The pandemic of the unvaccinated framing actively encouraged one of the uglier and least productive societal reactions to COVID-19: Making the mere fact of contracting the virus a morality play falling largely along partisan lines. The whole notion that by "doing everything right," and "following all the rules," you will be righteously spared, unlike those anti-science people this summer down south.
That self-flattering narrative is collapsing, now that (as predicted) a stubbornly seasonal/regional virus has hit media/Democratic centers for a third consecutive winter. "Thousands who 'followed the rules' are about to get covid," ran the headline on a Washington Post "Wellness" column last week. "They shouldn't be ashamed." Lovely sentiment, that.
If the public health goal is to prevent unnecessary deaths by persuading fence-sitters to take the life-saving vaccine, there are many strategies that strike me as more potentially effective than scapegoating, marginalizing, and punishing a population that's already disproportionately suffering from the disease. Starting with maybe studying, you know, behavioral science.
Outgoing National Institutes of Health (NIH) Director Francis Collins did an interview with NPR this month that included this startling admission: "I do think we need to understand better how—in the current climate—people make decisions….To have now 60 million people still holding off of taking advantage of lifesaving vaccines is pretty unexpected. It does make me, at least, realize, 'Boy, there are things about human behavior that I don't think we had invested enough into understanding.'" Boy!
Next, politicians and public health officials might consider telling the whole relevant truth as they know it, rather than the partial bowdlerized truth as they mold it to shape public behavior.
It's not just Biden busting the fact-check-o-meters; it's Centers for Disease Control and Prevention (CDC) Director Rochelle Walensky, as Jacob Sullum pointed out just today: "Time and again during the COVID-19 pandemic…Walensky has proven herself untrustworthy.

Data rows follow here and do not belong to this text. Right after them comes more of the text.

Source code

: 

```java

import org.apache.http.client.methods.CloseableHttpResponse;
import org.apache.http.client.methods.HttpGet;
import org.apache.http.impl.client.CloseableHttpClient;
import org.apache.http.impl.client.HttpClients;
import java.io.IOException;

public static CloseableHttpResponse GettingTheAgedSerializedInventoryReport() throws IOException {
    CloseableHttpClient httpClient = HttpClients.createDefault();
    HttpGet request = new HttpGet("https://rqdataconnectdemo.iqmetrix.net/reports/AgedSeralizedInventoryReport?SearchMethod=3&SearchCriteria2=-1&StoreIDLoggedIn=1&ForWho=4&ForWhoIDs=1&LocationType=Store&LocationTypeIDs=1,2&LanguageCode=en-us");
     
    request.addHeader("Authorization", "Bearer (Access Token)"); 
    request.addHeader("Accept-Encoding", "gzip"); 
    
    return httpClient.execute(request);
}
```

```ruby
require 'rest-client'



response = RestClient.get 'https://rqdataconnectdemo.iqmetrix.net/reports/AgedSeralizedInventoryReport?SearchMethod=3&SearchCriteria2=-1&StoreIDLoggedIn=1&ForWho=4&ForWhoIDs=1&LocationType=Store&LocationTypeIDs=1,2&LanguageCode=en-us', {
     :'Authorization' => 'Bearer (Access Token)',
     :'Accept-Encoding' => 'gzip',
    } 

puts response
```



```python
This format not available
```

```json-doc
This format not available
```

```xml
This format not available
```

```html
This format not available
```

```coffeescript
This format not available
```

The latest example is Walensky's slippery response to criticism of a study that she has repeatedly cited to justify the CDC's controversial recommendation that K–12 schools require students to wear face masks as a safeguard against COVID-19."
Public health officials have been unreliable narrators about the science of masks, the science of social distancing, the science of outdoor transmission, the science of outdoor dining, and the science of reopening, almost always in the direction of favoring their preferred restrictions. Responding specifically and factually to expressed reasons for vaccine hesitancy is not only more moral than compulsion and demonization, it might well be more effective at the stated goal.

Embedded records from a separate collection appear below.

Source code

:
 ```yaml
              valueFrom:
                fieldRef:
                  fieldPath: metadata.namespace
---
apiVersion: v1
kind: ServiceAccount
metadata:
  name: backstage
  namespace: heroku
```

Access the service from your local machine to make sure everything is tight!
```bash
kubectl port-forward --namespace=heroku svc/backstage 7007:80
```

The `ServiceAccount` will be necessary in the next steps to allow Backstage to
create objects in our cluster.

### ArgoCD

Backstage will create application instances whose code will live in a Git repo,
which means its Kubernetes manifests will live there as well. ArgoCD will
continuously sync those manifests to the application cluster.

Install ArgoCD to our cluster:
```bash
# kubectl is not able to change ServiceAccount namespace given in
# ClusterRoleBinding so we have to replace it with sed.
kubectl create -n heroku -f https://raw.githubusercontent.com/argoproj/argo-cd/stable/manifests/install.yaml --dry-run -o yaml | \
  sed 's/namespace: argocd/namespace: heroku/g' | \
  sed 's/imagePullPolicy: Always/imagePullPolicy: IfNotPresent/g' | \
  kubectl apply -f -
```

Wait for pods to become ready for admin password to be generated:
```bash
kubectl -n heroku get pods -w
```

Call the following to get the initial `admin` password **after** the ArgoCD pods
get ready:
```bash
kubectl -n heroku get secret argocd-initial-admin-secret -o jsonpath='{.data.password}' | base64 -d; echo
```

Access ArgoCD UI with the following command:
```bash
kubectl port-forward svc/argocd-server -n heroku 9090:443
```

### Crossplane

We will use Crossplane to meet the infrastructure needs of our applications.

This doesn't mean sugarcoating the vastly different outcomes among the Covid-positive vaxxed and unvaxxed—far from it. This graph is far more compelling to me than sitting through yet another rambly Joe Biden speech:
But the above should also serve a message to us vaccinated Americans: It looks like, on balance, we're going to come out of this omicron infection all right. Maybe instead of directing rage at a subset of our fellow countrymen who are getting seriously ill in disproportionate numbers, we should personally live as though we are in an endemic, and otherwise try to persuade our recalcitrant loved ones that this mild cough and week-plus indoors is a damn sight better than the alternative. Politicians might not be able to shut off their internal machinery of rhetorical division, but weren't you supposed to be better than all that?